**Recorded data**
##############################

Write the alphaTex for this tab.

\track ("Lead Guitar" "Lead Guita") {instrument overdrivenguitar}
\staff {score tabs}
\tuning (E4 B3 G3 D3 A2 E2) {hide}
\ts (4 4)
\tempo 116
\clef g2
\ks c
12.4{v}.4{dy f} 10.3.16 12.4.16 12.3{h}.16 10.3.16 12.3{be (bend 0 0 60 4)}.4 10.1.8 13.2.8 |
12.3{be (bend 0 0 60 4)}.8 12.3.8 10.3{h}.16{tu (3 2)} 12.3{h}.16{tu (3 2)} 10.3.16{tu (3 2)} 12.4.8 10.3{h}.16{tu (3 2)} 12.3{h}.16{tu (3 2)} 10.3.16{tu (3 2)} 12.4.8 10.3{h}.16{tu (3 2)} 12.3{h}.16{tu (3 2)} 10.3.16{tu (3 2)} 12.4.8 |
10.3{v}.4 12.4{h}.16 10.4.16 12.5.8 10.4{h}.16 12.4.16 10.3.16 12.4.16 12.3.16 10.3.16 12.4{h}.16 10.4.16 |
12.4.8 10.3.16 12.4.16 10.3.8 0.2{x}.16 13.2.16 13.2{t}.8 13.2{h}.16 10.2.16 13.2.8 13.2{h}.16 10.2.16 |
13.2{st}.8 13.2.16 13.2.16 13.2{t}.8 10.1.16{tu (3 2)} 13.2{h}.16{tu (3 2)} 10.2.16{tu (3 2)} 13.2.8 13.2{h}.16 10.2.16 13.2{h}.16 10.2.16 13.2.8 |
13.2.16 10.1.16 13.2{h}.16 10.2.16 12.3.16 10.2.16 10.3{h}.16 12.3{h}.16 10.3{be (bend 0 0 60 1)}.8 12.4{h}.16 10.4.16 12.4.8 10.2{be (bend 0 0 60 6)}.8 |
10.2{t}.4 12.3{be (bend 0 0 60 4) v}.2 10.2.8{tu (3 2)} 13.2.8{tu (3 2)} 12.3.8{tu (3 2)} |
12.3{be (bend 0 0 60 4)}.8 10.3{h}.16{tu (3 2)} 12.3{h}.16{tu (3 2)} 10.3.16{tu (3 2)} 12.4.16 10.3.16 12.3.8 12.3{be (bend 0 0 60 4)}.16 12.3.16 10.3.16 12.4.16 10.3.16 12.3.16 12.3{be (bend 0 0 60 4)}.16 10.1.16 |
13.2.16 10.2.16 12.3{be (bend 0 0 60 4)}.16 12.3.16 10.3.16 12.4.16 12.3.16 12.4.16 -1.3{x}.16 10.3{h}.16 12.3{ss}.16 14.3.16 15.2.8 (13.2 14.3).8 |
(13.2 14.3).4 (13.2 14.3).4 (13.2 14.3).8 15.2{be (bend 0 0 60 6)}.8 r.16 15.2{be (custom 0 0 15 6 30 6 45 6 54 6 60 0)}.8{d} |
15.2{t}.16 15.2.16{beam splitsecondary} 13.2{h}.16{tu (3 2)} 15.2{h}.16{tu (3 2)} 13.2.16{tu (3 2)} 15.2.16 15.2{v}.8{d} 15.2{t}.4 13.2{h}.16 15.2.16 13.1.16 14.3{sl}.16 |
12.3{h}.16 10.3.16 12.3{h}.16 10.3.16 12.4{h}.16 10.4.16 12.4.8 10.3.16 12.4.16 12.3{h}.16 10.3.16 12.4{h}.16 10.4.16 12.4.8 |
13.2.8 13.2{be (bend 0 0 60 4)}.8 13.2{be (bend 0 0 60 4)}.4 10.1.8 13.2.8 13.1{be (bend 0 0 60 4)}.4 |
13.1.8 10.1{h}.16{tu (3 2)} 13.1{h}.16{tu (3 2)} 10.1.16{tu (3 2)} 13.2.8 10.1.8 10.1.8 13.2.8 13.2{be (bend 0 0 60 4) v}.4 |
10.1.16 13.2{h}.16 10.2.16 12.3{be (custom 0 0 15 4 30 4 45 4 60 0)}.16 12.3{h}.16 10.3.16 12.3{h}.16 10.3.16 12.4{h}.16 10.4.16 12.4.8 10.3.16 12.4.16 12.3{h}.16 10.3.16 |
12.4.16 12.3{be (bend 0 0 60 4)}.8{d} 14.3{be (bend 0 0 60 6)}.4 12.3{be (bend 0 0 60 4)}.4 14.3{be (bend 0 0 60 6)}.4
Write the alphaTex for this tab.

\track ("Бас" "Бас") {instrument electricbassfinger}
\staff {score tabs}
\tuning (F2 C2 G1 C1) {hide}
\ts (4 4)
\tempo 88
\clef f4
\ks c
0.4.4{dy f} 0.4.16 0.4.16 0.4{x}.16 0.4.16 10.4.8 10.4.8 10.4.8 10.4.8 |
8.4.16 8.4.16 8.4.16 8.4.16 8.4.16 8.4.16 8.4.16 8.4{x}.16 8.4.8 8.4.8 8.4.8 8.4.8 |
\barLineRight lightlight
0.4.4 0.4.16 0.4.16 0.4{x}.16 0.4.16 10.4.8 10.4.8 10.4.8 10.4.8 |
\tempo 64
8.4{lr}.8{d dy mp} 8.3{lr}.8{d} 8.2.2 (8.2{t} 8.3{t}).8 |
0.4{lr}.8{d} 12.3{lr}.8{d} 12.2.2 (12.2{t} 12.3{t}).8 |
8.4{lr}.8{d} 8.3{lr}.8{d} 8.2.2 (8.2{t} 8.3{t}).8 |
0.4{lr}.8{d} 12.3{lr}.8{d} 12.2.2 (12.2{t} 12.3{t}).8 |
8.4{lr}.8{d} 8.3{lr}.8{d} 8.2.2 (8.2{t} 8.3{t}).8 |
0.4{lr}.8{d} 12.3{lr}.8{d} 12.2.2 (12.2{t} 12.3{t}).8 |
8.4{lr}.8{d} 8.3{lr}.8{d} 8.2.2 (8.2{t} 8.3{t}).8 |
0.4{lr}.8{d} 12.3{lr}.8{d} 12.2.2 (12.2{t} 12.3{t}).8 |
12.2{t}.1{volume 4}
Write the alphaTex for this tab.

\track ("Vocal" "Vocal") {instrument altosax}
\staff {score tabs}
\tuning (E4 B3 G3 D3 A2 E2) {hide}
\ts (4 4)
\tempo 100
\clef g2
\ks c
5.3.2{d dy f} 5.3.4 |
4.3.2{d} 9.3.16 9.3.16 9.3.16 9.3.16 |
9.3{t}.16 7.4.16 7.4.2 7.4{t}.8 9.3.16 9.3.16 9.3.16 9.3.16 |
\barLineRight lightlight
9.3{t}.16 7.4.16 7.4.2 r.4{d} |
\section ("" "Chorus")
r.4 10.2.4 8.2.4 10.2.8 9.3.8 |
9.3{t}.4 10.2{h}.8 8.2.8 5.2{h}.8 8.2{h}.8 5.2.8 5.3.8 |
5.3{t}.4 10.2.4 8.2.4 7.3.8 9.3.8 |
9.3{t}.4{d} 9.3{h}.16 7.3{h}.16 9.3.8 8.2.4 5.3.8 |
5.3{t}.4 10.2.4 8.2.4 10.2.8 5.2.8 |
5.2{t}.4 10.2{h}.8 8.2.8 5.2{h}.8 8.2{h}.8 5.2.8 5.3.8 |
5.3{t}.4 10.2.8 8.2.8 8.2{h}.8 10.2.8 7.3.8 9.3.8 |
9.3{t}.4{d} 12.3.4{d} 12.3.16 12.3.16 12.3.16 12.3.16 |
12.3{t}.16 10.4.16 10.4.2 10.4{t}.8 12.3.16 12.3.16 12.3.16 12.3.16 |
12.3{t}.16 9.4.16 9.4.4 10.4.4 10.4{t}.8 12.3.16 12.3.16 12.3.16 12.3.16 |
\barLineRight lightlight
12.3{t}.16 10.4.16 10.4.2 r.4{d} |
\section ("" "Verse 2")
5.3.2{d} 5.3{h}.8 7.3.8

##############################

**What this task involves**
Find each line of the data that contains the string "tempo" and copy those lines. Letter case matters.

**Answer to the task**
\tempo 116
\tempo 88
\tempo 64
\tempo 100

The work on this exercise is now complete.